My friend, also a musician, hears the phasing periodicity of crickets, tree frogs and cicadas as they sing their nighttime songs. We stand under a tree for the longest time, enchanted by the chorus of multiple phase shifts and patterns. It becomes the perfect soundtrack for this flipbook of images spinning out from the silent movie of our passage.
We are walking along arm in arm when suddenly a lawn sprinkler on a timer goes off just as we intersect the outer perimeter of its range. It is an apparent random event but the timing is so uncanny, it almost seems as if we have triggered a motion sensor. The sprinkler produces a localized, drenching rain through which we run for dry cover.
Bushes and trees have been brought to the desert and planted everywhere in unusual places. We comment on all the small trees right next to the sidewalk where we are walking that force us into the silent, empty streets. We identify as many of the plant specimens as we can, both evergreen and deciduous.
Turning the corner, we encounter a beautiful speedboat on a trailer parked in the driveway of a suburban home.

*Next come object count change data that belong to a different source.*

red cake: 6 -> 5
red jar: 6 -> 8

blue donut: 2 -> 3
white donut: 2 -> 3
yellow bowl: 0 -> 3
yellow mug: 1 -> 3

A pool of light bathes the sleeping boat, illuminating the smooth contours of its perfectly white hull and the porthole-eye of its cabin. It is a sleek dolphin frozen in mid-air, ready to wake up at any moment to dive and play in the water that is now absent from this place.
We continue meandering through different ambient fields of spectral energy that illuminate our way – hazy green, cool blue, burnt orange and saturated yellow. Overhead light filters through the trees, giving an eerie glow to the spongy carpet of grass that both looks and feels fake under our feet.
We head back to Rocking Palette Ranch where we are staying and sleep outdoors under the stars. The intoxicating scent of datura, nicotiana and other nocturnal flowers fills the air giving us sweet dreams.
The next morning I awoke with a start to discover that my friend was gone and that a huge sphinx moth had landed on my cheek and was still sleeping there. At first I thought I was still dreaming, but once I had recovered my senses, I gently brushed it away, sending it off into the warm air of the sunlit morning.